• **What is expected**:
Please copy the items word for word, from the line with "Fiber Optics Bootcamp" through the end of the items, both ends included. Leave the pictures out of your answer.

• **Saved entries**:
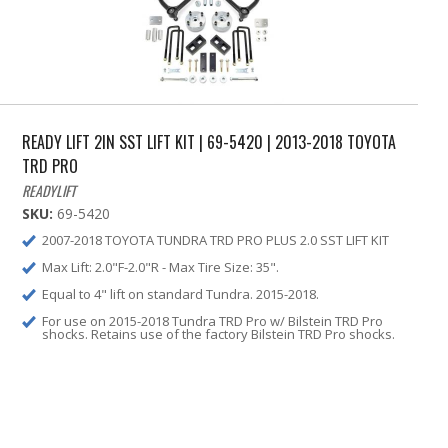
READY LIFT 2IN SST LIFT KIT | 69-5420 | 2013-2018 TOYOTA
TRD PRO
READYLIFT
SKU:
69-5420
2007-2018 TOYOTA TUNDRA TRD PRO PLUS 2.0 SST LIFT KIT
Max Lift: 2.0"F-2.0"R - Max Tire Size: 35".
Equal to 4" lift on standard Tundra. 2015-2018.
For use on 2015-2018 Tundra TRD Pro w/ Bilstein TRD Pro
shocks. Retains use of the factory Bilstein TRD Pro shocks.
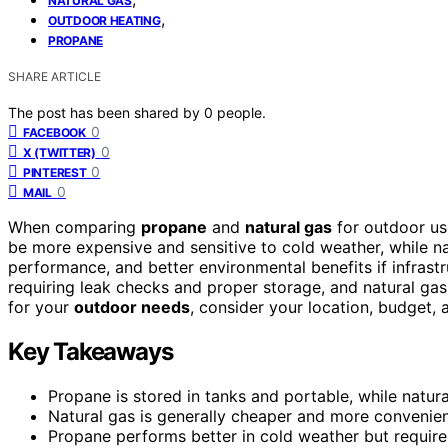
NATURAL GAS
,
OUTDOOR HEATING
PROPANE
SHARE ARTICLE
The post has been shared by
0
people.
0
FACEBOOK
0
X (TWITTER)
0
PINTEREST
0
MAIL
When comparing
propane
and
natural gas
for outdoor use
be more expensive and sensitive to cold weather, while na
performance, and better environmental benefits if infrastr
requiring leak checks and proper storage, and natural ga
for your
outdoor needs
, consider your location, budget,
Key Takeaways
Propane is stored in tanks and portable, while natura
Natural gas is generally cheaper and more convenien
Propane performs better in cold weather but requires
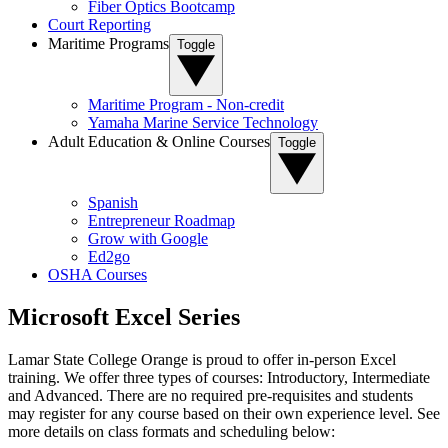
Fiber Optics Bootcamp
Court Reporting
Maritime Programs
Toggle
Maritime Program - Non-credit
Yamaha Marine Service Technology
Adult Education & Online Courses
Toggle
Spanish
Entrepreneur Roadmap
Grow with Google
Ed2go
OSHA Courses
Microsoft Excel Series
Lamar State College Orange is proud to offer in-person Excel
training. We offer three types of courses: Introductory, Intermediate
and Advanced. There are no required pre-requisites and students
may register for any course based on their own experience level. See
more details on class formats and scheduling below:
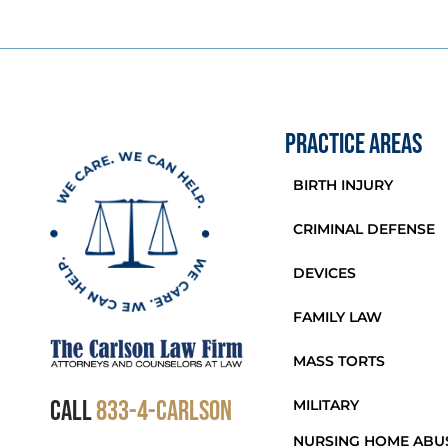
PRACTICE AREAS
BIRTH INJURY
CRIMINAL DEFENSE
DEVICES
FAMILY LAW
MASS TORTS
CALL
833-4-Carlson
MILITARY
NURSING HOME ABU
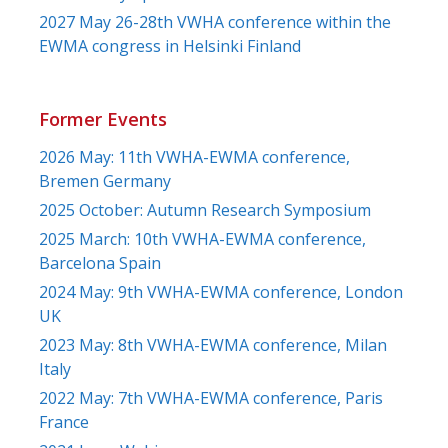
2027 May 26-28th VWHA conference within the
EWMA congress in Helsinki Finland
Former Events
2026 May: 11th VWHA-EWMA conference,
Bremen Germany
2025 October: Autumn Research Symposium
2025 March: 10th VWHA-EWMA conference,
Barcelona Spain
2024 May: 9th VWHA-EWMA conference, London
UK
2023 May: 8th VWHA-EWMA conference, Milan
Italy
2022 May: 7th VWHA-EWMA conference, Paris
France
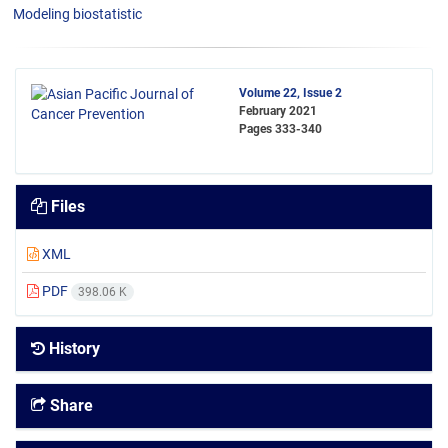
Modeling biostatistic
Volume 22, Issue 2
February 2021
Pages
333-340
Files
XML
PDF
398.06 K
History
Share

• **Answer space**:
Fiber Optics Bootcamp
Court Reporting
Maritime Programs
Toggle
Maritime Program - Non-credit
Yamaha Marine Service Technology
Adult Education & Online Courses
Toggle
Spanish
Entrepreneur Roadmap
Grow with Google
Ed2go
OSHA Courses
Microsoft Excel Series
Lamar State College Orange is proud to offer in-person Excel
training. We offer three types of courses: Introductory, Intermediate
and Advanced. There are no required pre-requisites and students
may register for any course based on their own experience level. See
more details on class formats and scheduling below:
PRACTICE AREAS
BIRTH INJURY
CRIMINAL DEFENSE
DEVICES
FAMILY LAW
MASS TORTS
CALL
833-4-Carlson
MILITARY
NURSING HOME ABU
2027 May 26-28th VWHA conference within the
EWMA congress in Helsinki Finland
Former Events
2026 May: 11th VWHA-EWMA conference,
Bremen Germany
2025 October: Autumn Research Symposium
2025 March: 10th VWHA-EWMA conference,
Barcelona Spain
2024 May: 9th VWHA-EWMA conference, London
UK
2023 May: 8th VWHA-EWMA conference, Milan
Italy
2022 May: 7th VWHA-EWMA conference, Paris
France
Modeling biostatistic
Volume 22, Issue 2
February 2021
Pages
333-340
Files
XML
PDF
398.06 K
History
Share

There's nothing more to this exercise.